My sister sent me a large quantity of chillies recently – grown in her verdant vegetable garden in sunny Opotiki.
These are Scotch Bonnet and Jalapeno chillies.
My sister and I spent a good proportion of our childhoods growing up in Malaysia. At an early age, we were exposed to, and loved, the taste of chilli. However, I had never come across Scotch Bonnets until I lived in London, ten years ago.
Walking through the local street market, I came across a Jamaican stall selling these curious looking chillies. I’d never seen anything quite so cute, so got a few to try.
My favourite dish at the time was spaghetti Aio e Oio (Roman Garlic and Oil sauce). A very simple pasta dish of spaghetti, tossed in abundant olive oil into which you’d sautée garlic and fresh chilli. Topped with lashings of chopped parsley and freshly grated parmesan, it was deliciousness at its most simple.
That night, I prepared spaghetti Aio e Oio. I cut up all three Scotch Bonnets and put them into the pan. They were so small, after all. Little did I know I was cooking up the culinary equivalent of a nuclear explosion. The resultant burning mouths, watering eyes and quaffing of copious quantities of cold beverage ensured that I have not cooked Aio e Oio again since that fateful evening.
----
• Activity a: Repeat the stretch of the chilli post from "My sister sent" through "its most simple.".
----
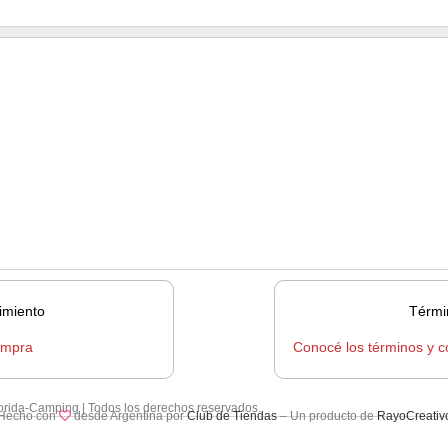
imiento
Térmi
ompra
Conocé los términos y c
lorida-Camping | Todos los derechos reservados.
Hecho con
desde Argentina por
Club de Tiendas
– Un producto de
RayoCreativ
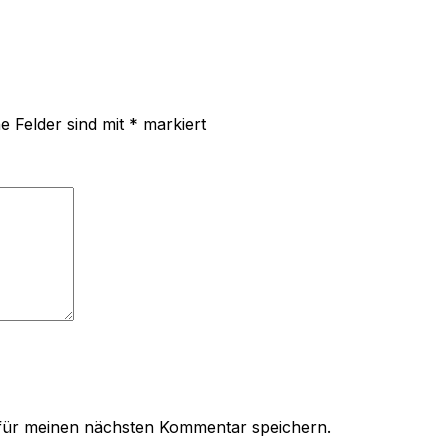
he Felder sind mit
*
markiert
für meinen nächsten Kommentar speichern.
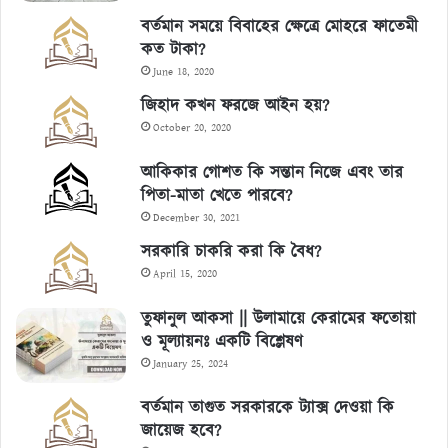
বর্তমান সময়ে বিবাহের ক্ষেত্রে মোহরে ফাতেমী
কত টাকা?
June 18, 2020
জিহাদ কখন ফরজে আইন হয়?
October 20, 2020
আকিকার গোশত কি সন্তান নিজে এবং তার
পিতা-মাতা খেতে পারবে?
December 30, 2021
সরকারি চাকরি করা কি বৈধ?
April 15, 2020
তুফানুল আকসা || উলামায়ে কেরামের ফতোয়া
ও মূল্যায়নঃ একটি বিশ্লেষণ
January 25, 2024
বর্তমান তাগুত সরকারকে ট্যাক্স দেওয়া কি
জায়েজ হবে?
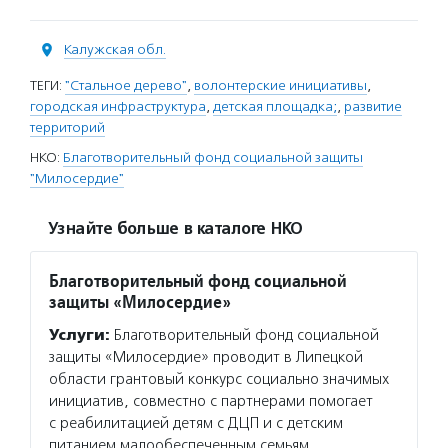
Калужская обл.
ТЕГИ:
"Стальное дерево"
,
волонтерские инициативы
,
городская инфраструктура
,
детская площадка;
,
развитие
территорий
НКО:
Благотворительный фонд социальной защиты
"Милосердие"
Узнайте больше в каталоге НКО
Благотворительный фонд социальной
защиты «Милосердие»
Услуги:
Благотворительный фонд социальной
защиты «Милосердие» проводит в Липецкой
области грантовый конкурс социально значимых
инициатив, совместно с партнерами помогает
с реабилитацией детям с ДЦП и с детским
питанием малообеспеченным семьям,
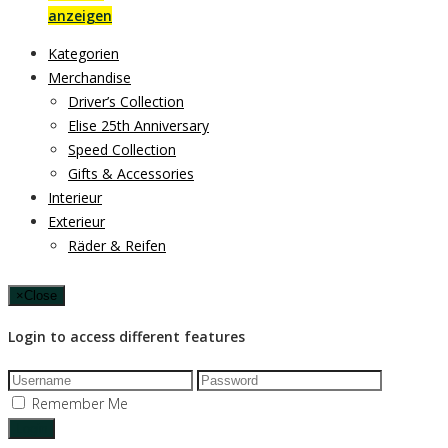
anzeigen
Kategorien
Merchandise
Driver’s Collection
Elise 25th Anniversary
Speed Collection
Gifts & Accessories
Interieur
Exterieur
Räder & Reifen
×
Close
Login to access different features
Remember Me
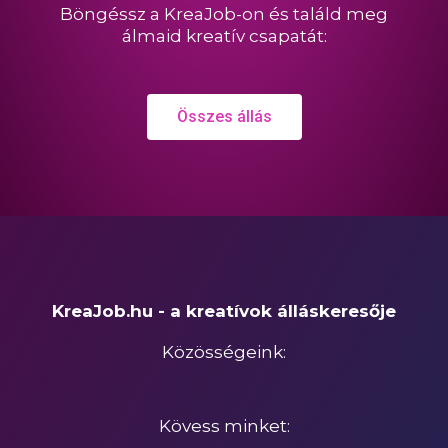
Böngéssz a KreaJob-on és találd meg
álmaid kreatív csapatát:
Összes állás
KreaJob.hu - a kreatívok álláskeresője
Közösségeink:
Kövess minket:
----
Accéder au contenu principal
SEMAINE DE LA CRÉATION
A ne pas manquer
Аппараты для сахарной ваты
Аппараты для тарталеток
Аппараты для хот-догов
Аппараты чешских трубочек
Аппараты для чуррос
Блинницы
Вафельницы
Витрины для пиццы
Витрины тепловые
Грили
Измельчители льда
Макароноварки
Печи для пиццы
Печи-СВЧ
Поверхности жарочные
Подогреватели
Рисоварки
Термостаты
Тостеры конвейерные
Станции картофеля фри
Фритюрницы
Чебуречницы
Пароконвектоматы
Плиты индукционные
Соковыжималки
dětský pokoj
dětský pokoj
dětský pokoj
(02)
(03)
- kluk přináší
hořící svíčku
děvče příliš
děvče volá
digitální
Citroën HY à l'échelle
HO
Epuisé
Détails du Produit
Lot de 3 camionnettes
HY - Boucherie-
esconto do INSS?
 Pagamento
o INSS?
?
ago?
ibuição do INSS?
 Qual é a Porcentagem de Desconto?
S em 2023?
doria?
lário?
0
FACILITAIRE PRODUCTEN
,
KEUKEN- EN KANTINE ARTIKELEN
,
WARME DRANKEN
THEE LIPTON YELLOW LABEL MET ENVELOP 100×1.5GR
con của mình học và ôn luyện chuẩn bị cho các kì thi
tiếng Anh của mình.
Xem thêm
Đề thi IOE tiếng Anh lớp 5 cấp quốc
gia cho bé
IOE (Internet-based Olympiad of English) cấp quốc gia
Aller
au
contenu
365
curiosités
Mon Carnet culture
----
• Activity b: List every row that contains the word "Аппараты".

• Task answer a:
My sister sent me a large quantity of chillies recently – grown in her verdant vegetable garden in sunny Opotiki.
These are Scotch Bonnet and Jalapeno chillies.
My sister and I spent a good proportion of our childhoods growing up in Malaysia. At an early age, we were exposed to, and loved, the taste of chilli. However, I had never come across Scotch Bonnets until I lived in London, ten years ago.
Walking through the local street market, I came across a Jamaican stall selling these curious looking chillies. I’d never seen anything quite so cute, so got a few to try.
My favourite dish at the time was spaghetti Aio e Oio (Roman Garlic and Oil sauce). A very simple pasta dish of spaghetti, tossed in abundant olive oil into which you’d sautée garlic and fresh chilli. Topped with lashings of chopped parsley and freshly grated parmesan, it was deliciousness at its most simple.

• Task answer b:
Аппараты для сахарной ваты
Аппараты для тарталеток
Аппараты для хот-догов
Аппараты чешских трубочек
Аппараты для чуррос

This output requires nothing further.